Thursday, December 14, 2006

And So This is Christmas...

In October 1971, John Lennon wrote and recorded (with Yoko Ono, the Plastic Ono Band, and the Harlem Community Choir) "Happy Xmas (War Is Over)", which is perhaps the best modern Christmas song. The secondary refrain of the song features the phrase, "War is over if you want it", a phrase most people of my generation didn't fully appreciate until recent years.

The song begins with the now classic phrase, "And so this is Christmas, and what have you done?"

Christmas is, among other things, an opportunity to review our lives and our ministries in the waning year, and to evaluate how faithful and effective we have been. It's an opportunity to celebrate the successes...whether strong spiritual growth, increased worship attendance, or facility improvements (all of which Jefferson church can celebrate this year).

It's also an opportunity to be honest about the imperative Jesus gave to us. That imperative is often summed up by many in Matthew 28:16-20, a wonderful passage which, frankly, needs to be "fleshed out" a bit in order to fully graps its meaning.

For me, this is where Matthew 25:31-46 comes into play. How do we make disciples? It's the mission of the Church, after all, and rightly so. How do we do it? What does it mean to make disciples?

Jesus tells us in Matthew 25.
"Truly, I say to you,
as you did it to one of the least of these my brethren,
you did it to me."

Faithfully making disciples (which is synonomous with faithfully being disciples) means, in some way, serving those to whom Jesus referred as "the least of these".

Who are "the least of these"? According to Jesus in Matthew 25, these are folks who are are hungry, who are thirsty, who need clothed, who are strangers and outcasts, who are in prison, who are poor. What are we doing for "the least of these"?

It seems to me that if we are not doing enough to meet their needs, which communicates to them the love God has for them, then we are failures. In the big picture...the "Kingdom picture"...it simply doesn't matter if strong spiritual growth, increased worship attendance, or facility improvements are present. These things don't matter to God; what matters is how we have communicated the love of God to "the least of these", because Jesus relates not to the affluent or the comfortable (as Matthew 25 makes clear), but to the outcast, the poor, the disinherited (to borrow Howard Thurman's wonderful terminology).

If we fail? Jesus says we get "eternal punishment". If we are faithful? "Eternal life". In fact, Jesus is pretty clear on this point, and doesn't leave us very much wiggle room. It's not just a matter of not doing evil; it's also a matter of actively doing good.

As commentators Ralph Earle and Walter Wessel state, "The judgment of the righteous is based not on an intellectual faith but on a faith that demands loving action toward others." Let me risk heresy: it may well be that despite our traditional evangelical appeals to salvation by grace through faith, that how faithful we are in serving "the least of these" determines our eternal destiny, at least in part.

I get so tired of American materialism, which absolutely infects the Church, especially in white suburbia (I don't know who coined the phrase "affluenza", but it's spot on correct).
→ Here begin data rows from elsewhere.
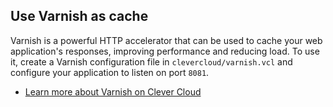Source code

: ## Use Varnish as cache

Varnish is a powerful HTTP accelerator that can be used to cache your web application's responses, improving performance and reducing load. To use it, create a Varnish configuration file in `clevercloud/varnish.vcl` and configure your application to listen on port `8081`.

- [Learn more about Varnish on Clever Cloud](/doc/administrate/cache/)
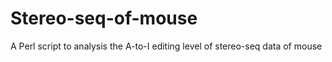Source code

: # Stereo-seq-of-mouse
A  Perl script to analysis the A-to-I editing level of stereo-seq data of mouse
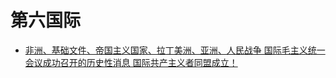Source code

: # 第六国际

- [非洲、基础文件、帝国主义国家、拉丁美洲、亚洲、人民战争 国际毛主义统一会议成功召开的历史性消息 国际共产主义者同盟成立！](https://maozhuyi.home.blog/2023/01/29/%E5%9B%BD%E9%99%85%E6%AF%9B%E4%B8%BB%E4%B9%89%E7%BB%9F%E4%B8%80%E4%BC%9A%E8%AE%AE%E6%88%90%E5%8A%9F%E5%8F%AC%E5%BC%80%E7%9A%84%E5%8E%86%E5%8F%B2%E6%80%A7%E6%B6%88%E6%81%AF-%E5%9B%BD%E9%99%85%E5%85%B1/)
It infects the Church Universal, the United Methodist Church and Western PA Conference (I'm still waiting for that new church start in downtown Pittsburgh or rural Appalachia, as opposed to a wealthy white suburb...). We are just too comfortable.

I am tired of Charge Conference forms and statistical reports which ask for terribly mundane and ultimately meaningless details such as the amount congregations collected in loose change offering. That's silly. Even recording the number of people in Sunday School is ultimately pointless (with all due respect to my well-meaning colleagues who value that sort of information). What we should be held accountable for...particularly those of us in affluent suburbia..is the number of hungry people we fed...the number of children who recieved winter clothing...the number of inmates we visited at the county prison or the regional hospital or the local personal care home...and what we did to stand with those who suffer from racism, AIDS, or hate.

The Church has misplaced its priorities, and the world is suffering for it. May God have mercy upon us.

Thankfully, in this season of new life, miracles can still happen. Led by the Spirit, we can reclaim the mission, and begin to take Matthew 25 seriously. We can know penitence, forgiveness, and second chances...or third...or fourth. It's not too late to seek faithfulness. It's not too late for us to "comfort the afflicted and afflict the comfortable" (as was said about Eleanor Roosevelt).

"And So This is Christmas, and what have we done?" John Lennon sang in 1971. May we search our hearts this holiday season and promise our Lord that at Christmas 2007, we will have a more faithful answer to that question.